7. Observability Maturity
- Metrics present?: Yes.
sea-mq-worker runs a metrics server (Prometheus format) on port 9090. sea-otel-collector runs on 8888.
- Logging structure: Structured JSON logging (
tracing-subscriber in Rust, logging in Python).
- Tracing support: Note:
FastAPIInstrumentor (Python) and otel-collector (Infra) are present. sea-mq-worker has correlation_id and causation_id columns in SQL, supporting distributed tracing.
- Health checks: Deep usage.
docker-compose.yml defines specific health checks (pg_isready, curl, redis-cli) for all containers.
8. Risk Classification
- Classification: Medium
- Justification:
- The architecture is sophisticated (Event Sourcing / CQRS-lite / Outbox pattern), which introduces complexity in debugging distributed state issues.
- Dependencies on NATS and Postgres are critical.
- The split between Rust (Transport) and Python (Logic) creates a “Distributed Monolith” risk if interfaces drift, but the explicit
handler_registry mitigates this.
- Strong resilience patterns (DLQ, Retries, Transactional Outbox) reduce the risk of data loss significantly.

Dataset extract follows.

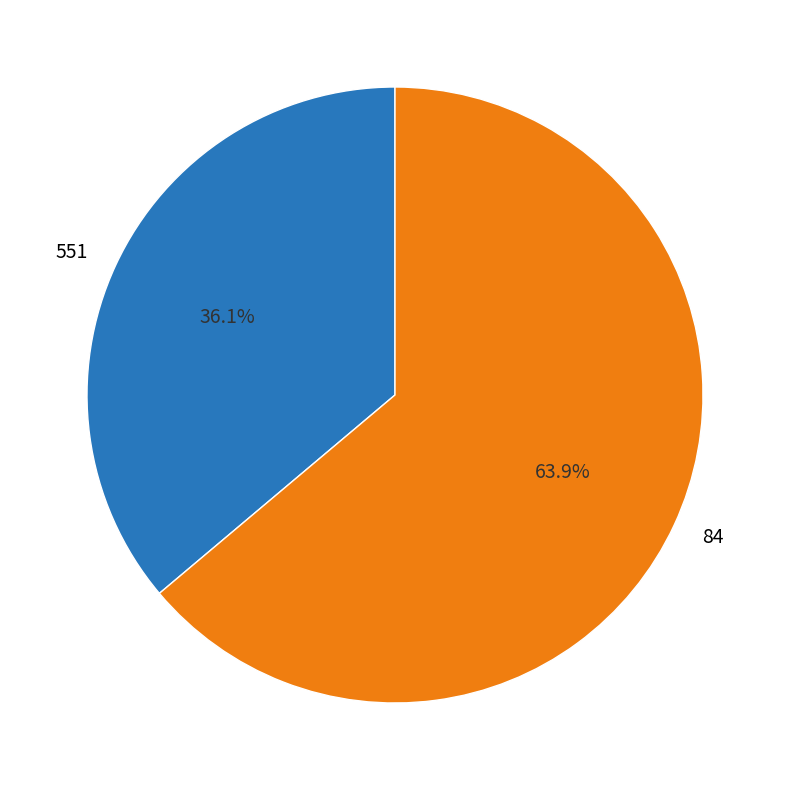

Combined, what portion of the pie is 551 and 84?

100.0%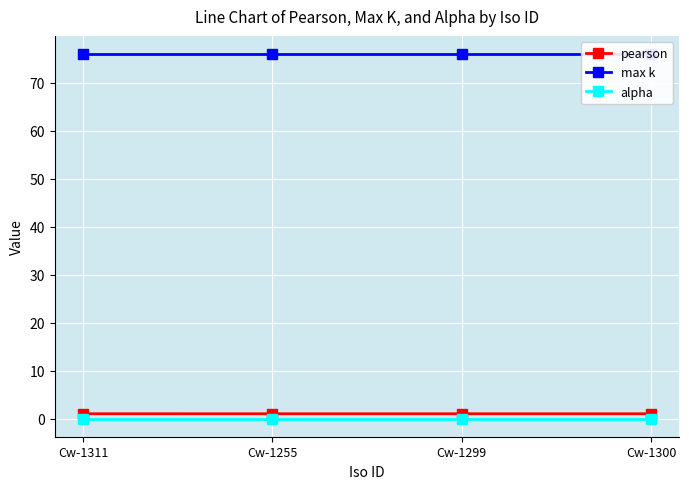

Is this an area chart (filled region under the line)?

No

- Mandatory tool capabilities:
- Protocol Support: Must support NATS JetStream monitoring/injection and PostgreSQL inspection.
- Tracing: Must integrate with OpenTelemetry (OTLP).
- Async/Event-driven: Tools must handle “Fire and Forget” or “Request/Reply” via queues, not just simple HTTP stress testing.
- Disallowed tool characteristics:
- Tools that require modifying the binary (Rust) are difficult to use; sidecar/agent-based instrumentation is preferred.
- Non-negotiable safety requirements:
- Chaos engineering must respect the
outbox_events integrity; deleting rows manually from the DB will break the consistency guarantees.
- CI/CD integration needs:
- Docker-compose friendly tools for easy local validation.